MacWhirter won favour with Ruskin in 1870 with his minutely detailed botanical studies, which Ruskin compared to those of Dürer. He was to buy 25 of them for use in his teaching at Oxford. In return, Macwhirter was to be a lifelong follower of Ruskin’s theories on Contemplative Landscape – those exemplified by Turner – and applied them throughout his body of work. Of the three books he was to publish in his lifetime on painting, the one published in 1900 entitled Landscape Painting in Watercolour, John MacWhirter chose Turner and Millais upon whom to bestow his highest praise in their treatment of landscape. 'You cannot study these painters too much. Turner, for light and atmosphere, and the drawing of mountains and clouds; Millais, for everything. All his work is healthy and loveable.'
According to Konody in the Dictionary of National Biography, MacWhirter 'owed his popularity largely to the tinge of sentiment which invested his otherwise naturalistic landscapes with a certain literary significance, and which is reflected in the fanciful titles he gave to his landscapes and studies of trees.' His consistent popularity and growth in reputation enabled him to build a Renaissance palace at 1, Abbey Road, St John’s Wood in London, which was an impressive monument to his taste and income.
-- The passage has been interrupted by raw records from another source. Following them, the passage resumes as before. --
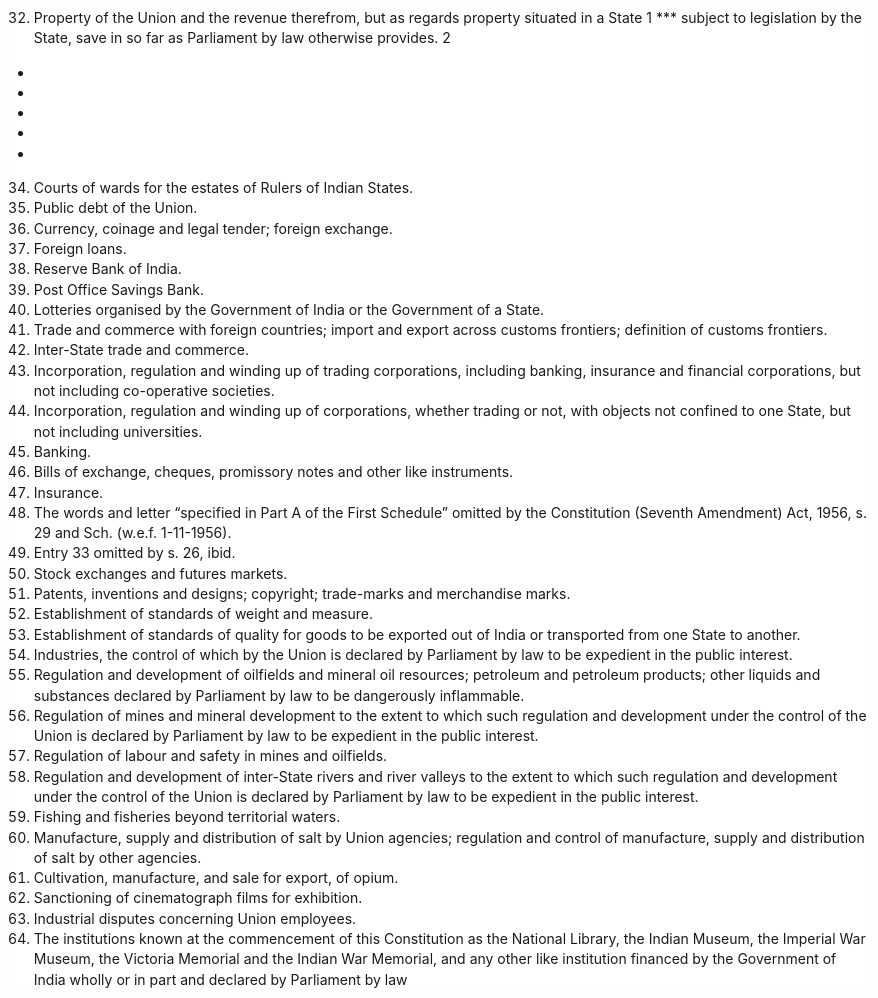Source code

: 32. Property of the Union and the revenue therefrom, but as regards property situated in a State 1 ***
subject to legislation by the State, save in so far as Parliament by law otherwise provides.
2
*
*
*
*
*
34. Courts of wards for the estates of Rulers of Indian States.
35. Public debt of the Union.
36. Currency, coinage and legal tender; foreign exchange.
37. Foreign loans.
38. Reserve Bank of India.
39. Post Office Savings Bank.
40. Lotteries organised by the Government of India or the Government of a State.
41. Trade and commerce with foreign countries; import and export across customs frontiers; definition
of customs frontiers.
42. Inter-State trade and commerce.
43. Incorporation, regulation and winding up of trading corporations, including banking, insurance and
financial corporations, but not including co-operative societies.
44. Incorporation, regulation and winding up of corporations, whether trading or not, with objects not
confined to one State, but not including universities.
45. Banking.
46. Bills of exchange, cheques, promissory notes and other like instruments.
47. Insurance.
1. The words and letter “specified in Part A of the First Schedule” omitted by the Constitution (Seventh Amendment) Act, 1956,
s. 29 and Sch. (w.e.f. 1-11-1956).
2. Entry 33 omitted by s. 26, ibid.
21348. Stock exchanges and futures markets.
49. Patents, inventions and designs; copyright; trade-marks and merchandise marks.
50. Establishment of standards of weight and measure.
51. Establishment of standards of quality for goods to be exported out of India or transported from one
State to another.
52. Industries, the control of which by the Union is declared by Parliament by law to be expedient in
the public interest.
53. Regulation and development of oilfields and mineral oil resources; petroleum and petroleum
products; other liquids and substances declared by Parliament by law to be dangerously inflammable.
54. Regulation of mines and mineral development to the extent to which such regulation and
development under the control of the Union is declared by Parliament by law to be expedient in the public
interest.
55. Regulation of labour and safety in mines and oilfields.
56. Regulation and development of inter-State rivers and river valleys to the extent to which such
regulation and development under the control of the Union is declared by Parliament by law to be expedient
in the public interest.
57. Fishing and fisheries beyond territorial waters.
58. Manufacture, supply and distribution of salt by Union agencies; regulation and control of
manufacture, supply and distribution of salt by other agencies.
59. Cultivation, manufacture, and sale for export, of opium.
60. Sanctioning of cinematograph films for exhibition.
61. Industrial disputes concerning Union employees.
62. The institutions known at the commencement of this Constitution as the National Library, the Indian
Museum, the Imperial War Museum, the Victoria Memorial and the Indian War Memorial, and any other
like institution financed by the Government of India wholly or in part and declared by Parliament by law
Becoming a member of the Royal Academy in 1893, he was to exhibit a total of 126 works there in his lifetime, 20 at the Royal Scottish Academy and extensively at other institutions such as the Royal Oil Painters Institute, Walker Art Gallery, Liverpool, the Royal Hibernian Academy, the Royal Institute of Painters in Watercolour and the Fine Art Society, amongst numerous others. His paintings are in major collections worldwide, including the Tate, The Royal Holloway, University of London and the Art Gallery of New South Wales.
His biographical details are available in The Dictionary of Victorian Painters by Christopher Wood, The Dictionary of British Artists, The Dictionary of British Artists by Grant Waters, The Dictionary of Scottish Painters and the Dictionary of British Watercolour Artists by Mallalieu. Bibliography M. H. Spielmann The Art of J. MacWhirter.